- **Ausgewählter Abschnitt**
·····
Über 1000 demonstrierten gegen eine »Asse« der Gas-Industrie

Über 1000 Menschen nahmen an der Demo teil
Über 1000 Menschen nahmen an der Demo gegen die drohende Mega-Verpressbohrung in Völkersen teil
»Kein Gift in unsere Erde – Wir wollen nicht die »Asse« der Erdgasindustrie werden!«. Mit diesem Kampfruf hatten die fünf örtlichen Bürgerinitiativen im Landkreis Verden – das rote X – am gestrigen Sonnabend zu einer Demonstration gegen die geplante Mega-Verpressstelle in Völkersen aufgerufen. Weit über 1000 Menschen aus Norddeutschland waren dem Aufruf gefolgt und zogen in einem beeindruckenden Zug aus Menschen, Fahrrädern, Kinderwagen, Rollstühlen und Treckern vom Dea-Betriebsplatz bei Schülingen zum Sportplatz in Völkersen.

Die Region im Landkreis Verden ist Erdgasfördergebiet seit Jahrzehnten, deren beklagenswerte Folgen sich zunehmend manifestieren: Quecksilber- und Benzol-kontaminierte Äcker, Erdbeben und Risse in den Häusern und die wachsende Angst vor krankmachenden Schadstoffen in Boden, Wasser und Luft. Und die Wut über eine skrupellose Industrie und Politik. Die plant jetzt die Verklappung von jährlich 130.000 Kubikmetern flüssigen Sondermülls in die ausgeförderte, gefrackte Bohrung Völkersen Nord Z3 – ohne schädliche Folgen sicher ausschließen zu können, wie die Bürgerinitiativen betonen.

Demo gegen Lagerstättenwasser-Verpressung zwischen Dahlbrügge und Völkersen
Demo-Zug auf dem platten Land. In der (Landes-)Hauptstadt hätte er noch mehr Aufsehen erregt.
·····
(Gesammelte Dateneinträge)
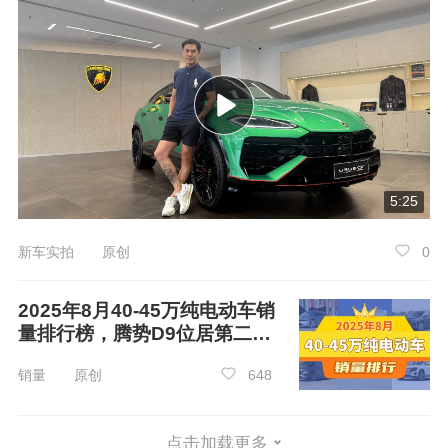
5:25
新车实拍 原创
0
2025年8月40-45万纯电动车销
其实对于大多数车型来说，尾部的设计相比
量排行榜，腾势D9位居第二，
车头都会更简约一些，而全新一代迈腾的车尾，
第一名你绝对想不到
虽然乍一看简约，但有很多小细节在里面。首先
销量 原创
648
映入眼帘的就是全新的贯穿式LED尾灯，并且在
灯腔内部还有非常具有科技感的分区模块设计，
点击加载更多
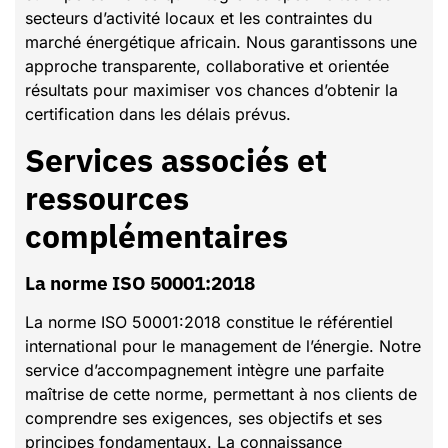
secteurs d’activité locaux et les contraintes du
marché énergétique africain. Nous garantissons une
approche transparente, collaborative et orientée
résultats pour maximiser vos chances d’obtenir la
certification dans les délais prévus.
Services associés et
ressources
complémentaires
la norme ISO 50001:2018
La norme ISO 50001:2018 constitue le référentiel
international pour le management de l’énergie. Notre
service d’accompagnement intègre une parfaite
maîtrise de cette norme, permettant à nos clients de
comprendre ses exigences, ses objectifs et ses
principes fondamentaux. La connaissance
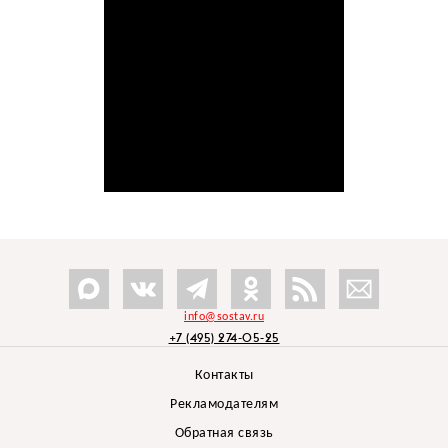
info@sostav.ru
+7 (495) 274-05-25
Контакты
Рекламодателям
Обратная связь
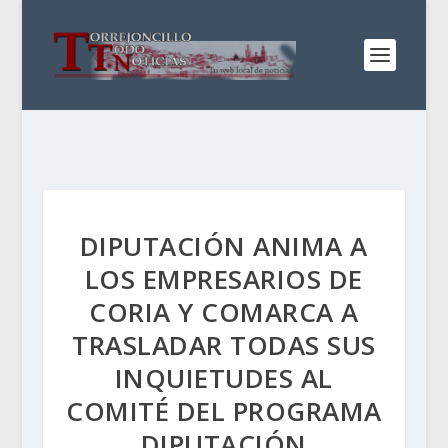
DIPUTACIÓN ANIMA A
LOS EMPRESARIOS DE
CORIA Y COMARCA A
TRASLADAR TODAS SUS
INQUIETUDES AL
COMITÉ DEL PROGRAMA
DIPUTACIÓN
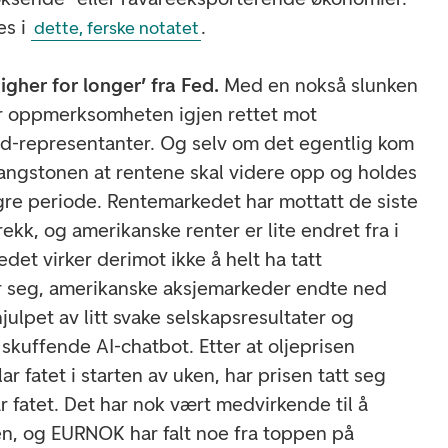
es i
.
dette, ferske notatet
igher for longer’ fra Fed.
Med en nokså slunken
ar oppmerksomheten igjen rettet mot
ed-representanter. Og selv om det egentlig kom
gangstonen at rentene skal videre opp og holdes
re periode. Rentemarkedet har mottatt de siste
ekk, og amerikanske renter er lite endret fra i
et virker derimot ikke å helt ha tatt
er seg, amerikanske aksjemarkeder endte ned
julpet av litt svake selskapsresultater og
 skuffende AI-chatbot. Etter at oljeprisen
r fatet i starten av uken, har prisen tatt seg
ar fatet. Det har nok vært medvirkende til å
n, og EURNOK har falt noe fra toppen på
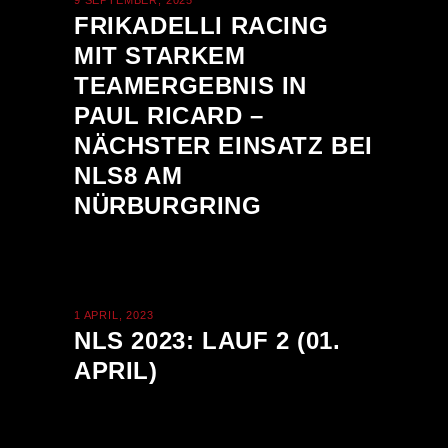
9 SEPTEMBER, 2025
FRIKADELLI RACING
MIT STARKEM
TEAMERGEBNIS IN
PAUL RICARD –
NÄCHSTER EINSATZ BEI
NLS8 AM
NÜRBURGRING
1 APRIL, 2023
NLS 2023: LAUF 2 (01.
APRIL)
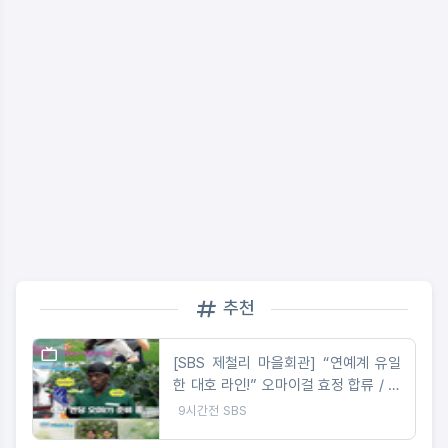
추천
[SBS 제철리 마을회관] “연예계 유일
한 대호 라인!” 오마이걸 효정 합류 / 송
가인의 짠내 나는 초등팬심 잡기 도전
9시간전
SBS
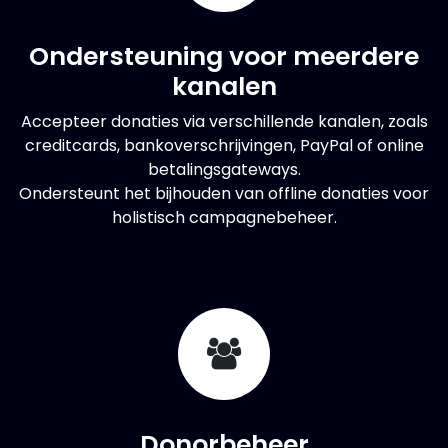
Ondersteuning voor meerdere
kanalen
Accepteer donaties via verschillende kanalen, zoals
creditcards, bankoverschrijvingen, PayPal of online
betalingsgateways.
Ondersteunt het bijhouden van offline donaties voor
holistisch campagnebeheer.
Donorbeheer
·····
- **Verständnis prüfen**
[1] Schreiben Sie aus den Einträgen die Zeilen von der Zeile mit „Ondersteuning voor meerdere“ bis einschließlich der letzten Zeile der Einträge unverändert ab.
[2] Setzen Sie den Text über die Demonstration gegen die Verpressstelle in Völkersen im Anschluss an seinen letzten Satz fort.
Der Text und die Einträge sind voneinander unabhängiges Material.

- **Antworten**
[1]
Ondersteuning voor meerdere
kanalen
Accepteer donaties via verschillende kanalen, zoals
creditcards, bankoverschrijvingen, PayPal of online
betalingsgateways.
Ondersteunt het bijhouden van offline donaties voor
holistisch campagnebeheer.
Donorbeheer

[2]
Bei der Abschlusskundgebung kommentierten die drei Bundestagsabgeordneten aus der Region – Christina Jantz (SPD), Andreas Mattfeld (CDU) und Herbert Behrens (Die LINKE.) die Situation vor Ort und in Berlin jeweils auf ihre Weise.

Jantz meinte, mit dem Fracking-Gesetzentwurf sei man auf gutem Wege, Fracking mit strengen Auflagen in sichere Bahnen zu lenken. Bei der so genannten Beweislastumkehr müsse aber noch nachgebessert werden, weil die Beweislast weiterhin bei den Geschädigten liege.

Mattfeldt wetterte gegen den Gesetzentwurf, weil er weiterhin die Verpressung von Lagerstättenwasser vorsieht. Dabei sei die oberirdische Aufbereitung mit dem Ultrafiltrationsverfahren heute schon möglich, die gefährliche Verpressung erübrige sich somit. Außerdem dürfe die Debatte nicht auf Fracking allein beschränkt werden, sondern müsse die so genannte konventionelle Förderung mit einbeziehen: Auch hier seien bereits zahlreiche Risiken und Störfälle zu verzeichnen, wie undichte Lagerstättenwasser-Leitungen und Erdbeben. Mattfeldt forderte, die verpflichtende Umweltverträglichkeitsprüfung nicht nur bei Fracking-Vorhaben, sondern bei jeglichen Erdgas-Fördervorhaben vorzuschreiben.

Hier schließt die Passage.